We assume that we do not have data to construct the error model, so we will adopt the following assumptions: all known words with an edit distance of 1 are infinitely more likely than known words with an edit distance d edition of 2, and infinitely less probable than a known word with an edition distance of 0. Thus, to select the most probable candidates we consider their probabilities according to the previously constructed language model and their priorities according to their edit distance from the original word. With this simplification, we do not need to multiply by a factor P(w|c), because each candidate for the chosen priority will have the same probability.
Write the candidate(word) function which returns the first non-empty list of candidates in order of priority:

    The original word, if known; Otherwise
    The list of known words at an edit distance of one, if any; Otherwise
    The list of known words at an edit distance of two, if any; Otherwise
    The original word, even if it is not known.

In [16]:
vocabulary=get_vocabulary(corpus_file)

In [17]:
def candidates(word):
    """
    Generate candidate words for the given word based on the described prioritization.

    Args:
    - word: The original word for which candidates are generated.

    Returns:
    - A list of candidate words prioritized according to the described criteria.
    """
    if word in vocabulary:
        return [word]
    
    candidates_one_edit = edit_one_letter(word)
    known_candidates_one_edit = knownWord(candidates_one_edit, corpus_file)
    known_candidates_one_edit = [candidate for candidate in known_candidates_one_edit if candidate in language_model]
    if known_candidates_one_edit:
        return sorted(known_candidates_one_edit, key=lambda x: language_model.get(x, 0), reverse=True)
    
    candidates_two_edits = edit_two_letters(word)
    known_candidates_two_edits = knownWord(candidates_two_edits, corpus_file)
    known_candidates_two_edits = [candidate for candidate in known_candidates_two_edits if candidate in language_model]
    if known_candidates_two_edits:
        return sorted(known_candidates_two_edits, key=lambda x: language_model.get(x, 0), reverse=True)
    
    return [word]


### Test the candidates

In [18]:
test_word = "hetre"

suggested_candidates = candidates(test_word)

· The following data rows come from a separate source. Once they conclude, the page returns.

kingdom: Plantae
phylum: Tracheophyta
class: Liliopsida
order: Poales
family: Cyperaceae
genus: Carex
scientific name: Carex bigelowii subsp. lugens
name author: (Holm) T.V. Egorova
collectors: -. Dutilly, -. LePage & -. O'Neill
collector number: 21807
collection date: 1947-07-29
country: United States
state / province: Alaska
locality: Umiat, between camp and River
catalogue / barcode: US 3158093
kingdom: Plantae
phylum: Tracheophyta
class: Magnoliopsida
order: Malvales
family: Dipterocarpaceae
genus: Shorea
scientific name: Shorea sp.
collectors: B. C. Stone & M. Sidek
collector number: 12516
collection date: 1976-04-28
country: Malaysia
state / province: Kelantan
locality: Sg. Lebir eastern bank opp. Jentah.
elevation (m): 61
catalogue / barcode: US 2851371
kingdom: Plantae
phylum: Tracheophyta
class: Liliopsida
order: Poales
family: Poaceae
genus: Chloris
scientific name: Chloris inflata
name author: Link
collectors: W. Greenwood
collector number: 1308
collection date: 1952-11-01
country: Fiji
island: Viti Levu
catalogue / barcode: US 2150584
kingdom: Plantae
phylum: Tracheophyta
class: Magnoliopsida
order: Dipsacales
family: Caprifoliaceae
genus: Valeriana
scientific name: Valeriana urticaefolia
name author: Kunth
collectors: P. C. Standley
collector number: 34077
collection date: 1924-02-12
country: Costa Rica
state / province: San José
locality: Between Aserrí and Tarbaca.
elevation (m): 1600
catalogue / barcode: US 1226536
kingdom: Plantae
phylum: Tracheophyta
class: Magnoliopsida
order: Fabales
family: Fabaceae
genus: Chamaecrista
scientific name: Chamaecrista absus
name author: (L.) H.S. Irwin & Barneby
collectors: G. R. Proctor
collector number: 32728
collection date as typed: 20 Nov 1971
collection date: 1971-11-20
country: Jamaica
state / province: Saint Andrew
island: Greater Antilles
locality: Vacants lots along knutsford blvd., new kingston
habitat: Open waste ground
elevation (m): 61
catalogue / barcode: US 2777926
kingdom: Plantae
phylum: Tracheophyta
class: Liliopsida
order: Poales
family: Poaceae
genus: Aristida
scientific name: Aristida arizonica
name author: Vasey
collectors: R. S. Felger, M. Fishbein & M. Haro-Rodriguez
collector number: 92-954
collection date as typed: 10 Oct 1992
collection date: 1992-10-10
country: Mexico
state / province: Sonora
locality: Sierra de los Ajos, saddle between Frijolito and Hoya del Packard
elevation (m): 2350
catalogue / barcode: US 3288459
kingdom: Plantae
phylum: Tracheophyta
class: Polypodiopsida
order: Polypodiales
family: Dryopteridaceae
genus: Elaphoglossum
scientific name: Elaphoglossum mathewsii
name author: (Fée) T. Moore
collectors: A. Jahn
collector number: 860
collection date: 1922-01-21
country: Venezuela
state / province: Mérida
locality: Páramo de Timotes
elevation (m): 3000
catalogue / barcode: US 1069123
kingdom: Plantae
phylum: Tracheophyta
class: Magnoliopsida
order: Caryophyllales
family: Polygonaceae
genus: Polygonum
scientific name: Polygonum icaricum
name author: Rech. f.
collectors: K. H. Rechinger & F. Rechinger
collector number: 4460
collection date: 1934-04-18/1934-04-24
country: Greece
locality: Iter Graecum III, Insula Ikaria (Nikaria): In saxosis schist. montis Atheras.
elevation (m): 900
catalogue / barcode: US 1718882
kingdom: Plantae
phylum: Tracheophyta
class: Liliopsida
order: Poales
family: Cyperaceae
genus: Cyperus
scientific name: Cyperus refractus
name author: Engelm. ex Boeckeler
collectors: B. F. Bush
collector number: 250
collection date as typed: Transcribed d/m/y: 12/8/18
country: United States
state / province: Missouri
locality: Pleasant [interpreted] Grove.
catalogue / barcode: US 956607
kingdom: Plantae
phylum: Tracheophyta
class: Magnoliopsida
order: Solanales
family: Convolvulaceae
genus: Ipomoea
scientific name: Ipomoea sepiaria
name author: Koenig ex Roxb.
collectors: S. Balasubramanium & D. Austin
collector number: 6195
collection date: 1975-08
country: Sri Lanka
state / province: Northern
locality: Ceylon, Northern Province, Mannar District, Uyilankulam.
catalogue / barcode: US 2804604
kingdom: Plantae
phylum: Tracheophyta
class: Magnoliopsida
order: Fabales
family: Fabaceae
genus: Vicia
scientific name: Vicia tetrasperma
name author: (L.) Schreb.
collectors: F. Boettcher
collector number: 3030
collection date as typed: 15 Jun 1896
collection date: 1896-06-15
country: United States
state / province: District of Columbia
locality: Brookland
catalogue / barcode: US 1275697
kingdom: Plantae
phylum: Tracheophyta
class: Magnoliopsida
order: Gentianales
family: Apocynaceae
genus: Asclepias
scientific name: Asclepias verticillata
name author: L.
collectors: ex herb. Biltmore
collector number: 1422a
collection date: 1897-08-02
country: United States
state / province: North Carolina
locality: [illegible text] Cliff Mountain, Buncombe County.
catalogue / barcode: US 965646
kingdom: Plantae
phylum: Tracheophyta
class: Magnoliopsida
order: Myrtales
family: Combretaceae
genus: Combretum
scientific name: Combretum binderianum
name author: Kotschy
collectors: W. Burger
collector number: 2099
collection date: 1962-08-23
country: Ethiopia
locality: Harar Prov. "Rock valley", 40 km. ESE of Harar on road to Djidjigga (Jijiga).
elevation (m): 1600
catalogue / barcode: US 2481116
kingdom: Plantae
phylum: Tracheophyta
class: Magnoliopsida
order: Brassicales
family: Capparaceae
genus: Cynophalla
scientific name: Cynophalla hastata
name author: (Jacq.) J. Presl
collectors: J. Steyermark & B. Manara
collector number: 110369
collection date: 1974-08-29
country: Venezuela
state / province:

if test_word in vocabulary:
    print("Word '{}' is in the vocabulary.".format(test_word))
else:
    if suggested_candidates:
        print("Suggested candidates for '{}':".format(test_word))
        for candidate in suggested_candidates:
            print(candidate)
    else:
        print("No candidates found for '{}'. It is not in the vocabulary and no candidates with one or two edits.".format(test_word))


Suggested candidates for 'hetre':
etre
here
metre


Using the previous functions, write the function correction(word, k) which returns the k most probable corrections of the word word.

### correction(word, k)

In [19]:
def correction(word, k):
    """
    Return the k most probable corrections of the given word.

    Args:
    - word: The original word for which corrections are sought.
    - k: The number of corrections to return.

    Returns:
    - A list of the k most probable corrections of the given word.
    """
    candidates_list = candidates(word)
    
    sorted_candidates = sorted(candidates_list, key=lambda x: language_model.get(x, 0), reverse=True)
    
    return sorted_candidates[:k]


### Test the correction function 

In [20]:
word = "hert"
k = 3
suggested_corrections = correction(word, k)
print("Corrections for '{}':".format(word))
for correction_word in suggested_corrections:
    print(correction_word)


Corrections for 'hert':
wert
her
herb


In [22]:
string = "sdhe askk mee abot my age adn I told  heer that I amm twenty four"

correct_string = []

for word in string.split():

    if word in vocabulary:
        correct_string.append(word)
        
    else:
        suggestions = correction(word, k=2)
        
        if suggestions:  
            best_correction = suggestions[0]  
        else:
            best_correction = word 
            
        correct_string.append(best_correction)
        
' '.join(correct_string)


'she asks met abort my age ann a told heir that a amy twenty four'